LESETEXT:
_ _ _ _

2. Grundsätzlich steht einer Änderung nicht jede Beeinträchtigung von Interessen der Miteigentümer entgegen, sondern nur eine wesentliche Beeinträchtigung, die die Interessen der anderen Wohnungseigentümer am Unterbleiben der Änderung so schutzwürdig erscheinen lässt, dass ein Anspruch des Wohnungseigentümers auf Änderung zurückzustehen hat (RS0083236).
3. Bei der Beurteilung der Zulässigkeit von Änderungen am Wohnungseigentumsobjekt iSd § 16 Abs 2 WEG ist auf den Einzelfall abzustellen, wobei insbesondere auch im Zusammenhang mit der Frage der Interessenbeeinträchtigung alle in Betracht kommenden Umstände zu berücksichtigen sind (RS0083309). Bei einer solchen Entscheidung besteht ein dem Außerstreitrichter vom Gesetzgeber eingeräumter Ermessensspielraum (RS0083309 [T13; T16]). Solange dieser Ermessensspielraum nicht überschritten wird, liegt keine erhebliche Rechtsfrage vor (RS0083309 [T9]; RS0109643 [T10, T11, T12]). Nur in Fällen einer groben, die Rechtssicherheit in Frage stellenden Fehlbeurteilung hätte der Oberste Gerichtshof korrigierend einzugreifen (5 Ob 186/18s). Ein solcher Fall liegt hier aber nicht vor.
4. Die Erstantragstellerin plant ihr Wohnungseigentumsobjekt, eine ehemalige Tankstelle, baulich zu verschließen und darin drei Wohnungseigentumsobjekte, zwei Wohnungen und ein Büro, zu errichten. Durch die geplanten Umbauarbeiten käme es zu einer Umgestaltung der Außenanlagen. Es ist geplant, eine Grünfläche schräg bis auf das Niveau des Kellers abzugraben und einen an der Hauswand entlang führenden Weg zu schaffen, von dem aus der Eingang in die neuen Objekte erfolgen soll. Der Geländebruch soll durch eine Stützmauer abgefangen werden. Der derzeitige ebenerdige Zugang zum Gebäude soll durch eine Brückenkonstruktion ersetzt werden. Rechts von diesem Hauseingang befindet sich die Erdgeschoßwohnung der Erstantragsgegnerin. Die Umgestaltung der Grünfläche soll unmittelbar vor ihrer Loggia erfolgen.

_ _ _ _

(Gespeicherte Dateneinträge)
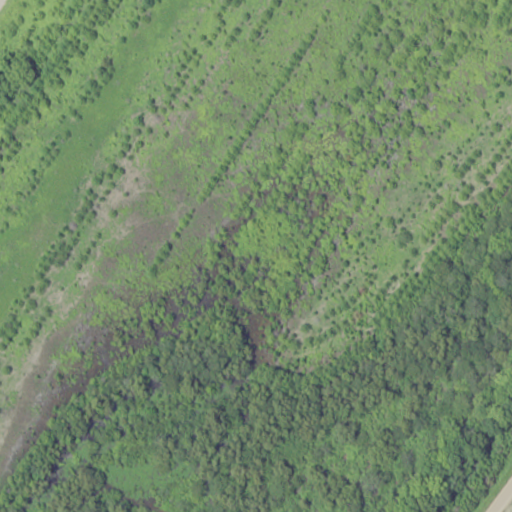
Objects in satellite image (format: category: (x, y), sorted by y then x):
road: (501, 498)
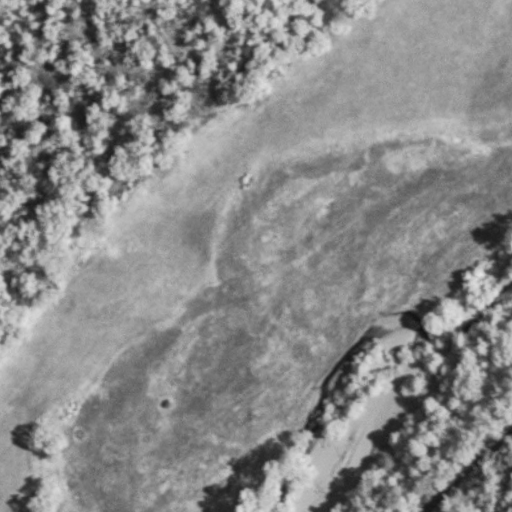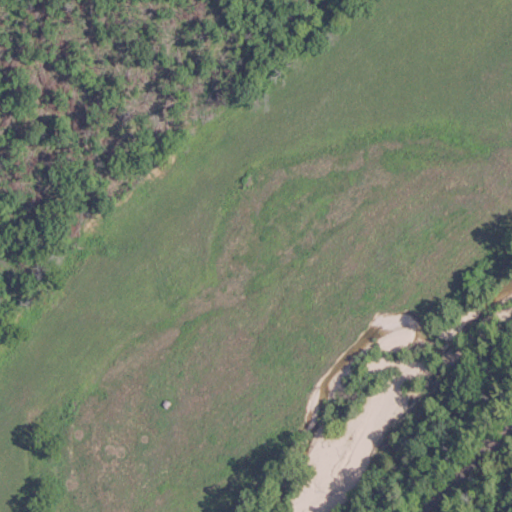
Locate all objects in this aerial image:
railway: (468, 466)
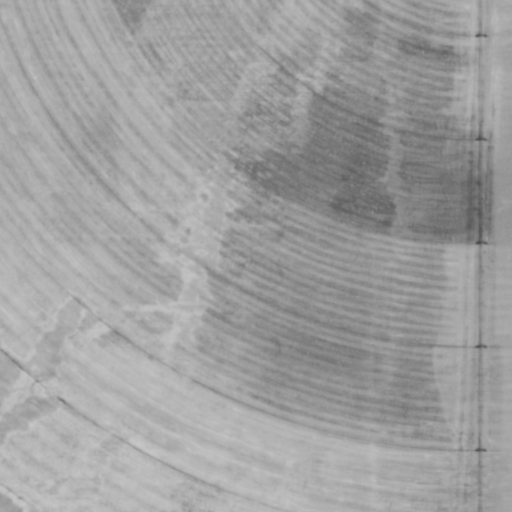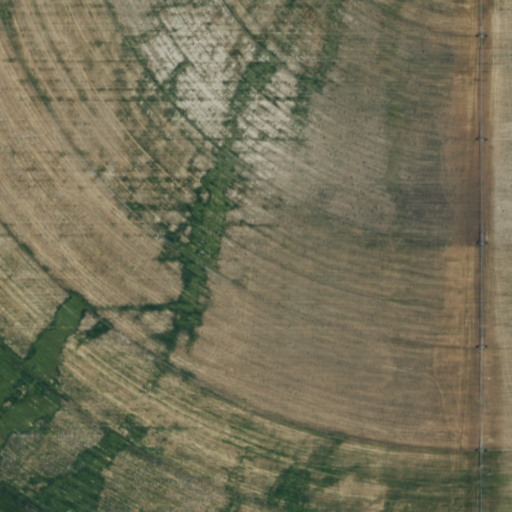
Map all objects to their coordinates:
crop: (255, 255)
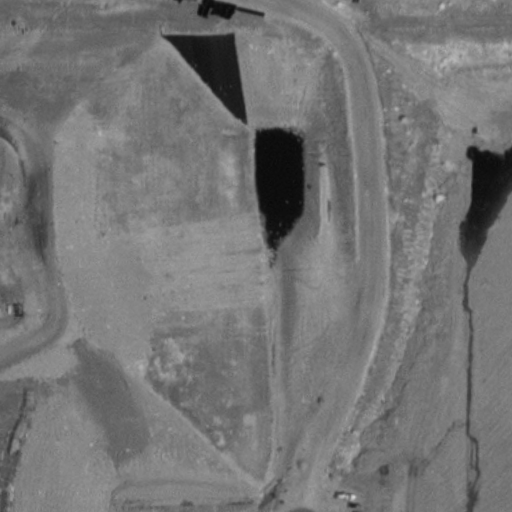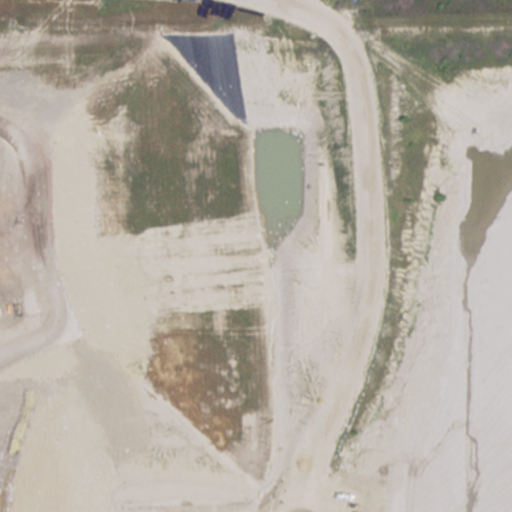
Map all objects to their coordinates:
landfill: (256, 256)
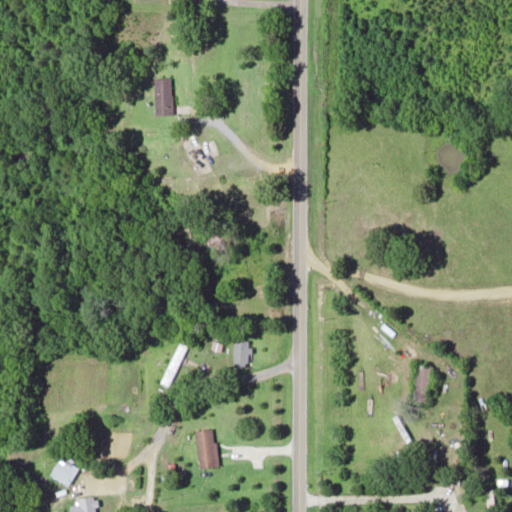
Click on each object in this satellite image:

_ _ _ _

ARBEITSANWEISUNGEN:
a) Fassen Sie den Absatz des Lesetexts, der mit „Die Erstantragstellerin plant“ beginnt, als kurze Stichpunktliste mit seinen wesentlichen Fakten zusammen.
b) Wodurch soll laut Lesetext der derzeitige ebenerdige Zugang zum Gebäude ersetzt werden?
c) Schreiben Sie den Lesetext über die geplante Umgestaltung der ehemaligen Tankstelle im Anschluss an seinen letzten Satz weiter.

ERGEBNISSE IN REIHENFOLGE:
a)
- Die Erstantragstellerin will ihr Objekt, eine ehemalige Tankstelle, baulich verschließen.
- Darin sollen drei Objekte entstehen: zwei Wohnungen und ein Büro.
- Die Außenanlagen würden umgestaltet.
- Eine Grünfläche soll schräg bis auf Kellerniveau abgegraben werden.
- Entlang der Hauswand soll ein Weg entstehen, über den die neuen Objekte betreten werden.
- Eine Stützmauer soll den Geländebruch abfangen.
- Eine Brückenkonstruktion soll den ebenerdigen Zugang ersetzen.
- Rechts vom Hauseingang liegt die Erdgeschoßwohnung der Erstantragsgegnerin.
- Die Grünfläche soll direkt vor ihrer Loggia umgestaltet werden.

b) Durch eine Brückenkonstruktion.

c)
Nach Auffassung des Rekursgerichts sei das Projekt in dieser Form schon mangels der Voraussetzungen des § 16 Abs 2 Z 1 WEG nicht genehmigungsfähig. Es beeinträchtige die schutzwürdigen Interessen aller anderen Wohnungseigentümer wesentlich, wenn die Gesamtanlage derart geändert, der Außenbereich über nahezu die gesamte Südseite des Wohnhauses um ein ganzes Geschoß abgetragen, eine Grünfläche großflächig zerstört und der bisherige Hauszugang auf Erdniveau durch eine Brückenkonstruktion ersetzt werde. Besonders beeinträchtigt wäre freilich die Wohnung der Erstantragsgegnerin, vor deren Fenstern anstelle einer Grünfläche in Zukunft ein Zugangsweg zu drei Wohnungseigentumsobjekten wäre.
Diese Rechtsansicht des Rekursgerichts hält sich im Rahmen der von der Rechtsprechung des Obersten Gerichtshofs entwickelten Grundsätze und des ihm dabei eingeräumten Ermessensspielraums.
5. Gegenüber den Zweit- bis Zehntantragstellern(‑innen) begründete das Rekursgericht die Abweisung des Antrags auch damit, dass diesen die Antragslegitimation fehle. Diese Hilfsbegründung (vgl dazu 5 Ob 19/16d) kann nicht zum Gegenstand des außerordentlichen Rechtsmittels gemacht werden, weil sie für den Streitausgang nicht (mehr) erheblich ist (RS0042736 [T2]).
6. Der Revisionsrekurs war daher mangels Vorliegens einer erheblichen Rechtsfrage iSd § 62 Abs 1 AußStrG zurückzuweisen. Einer weiteren Begründung bedarf dieser Beschluss nicht.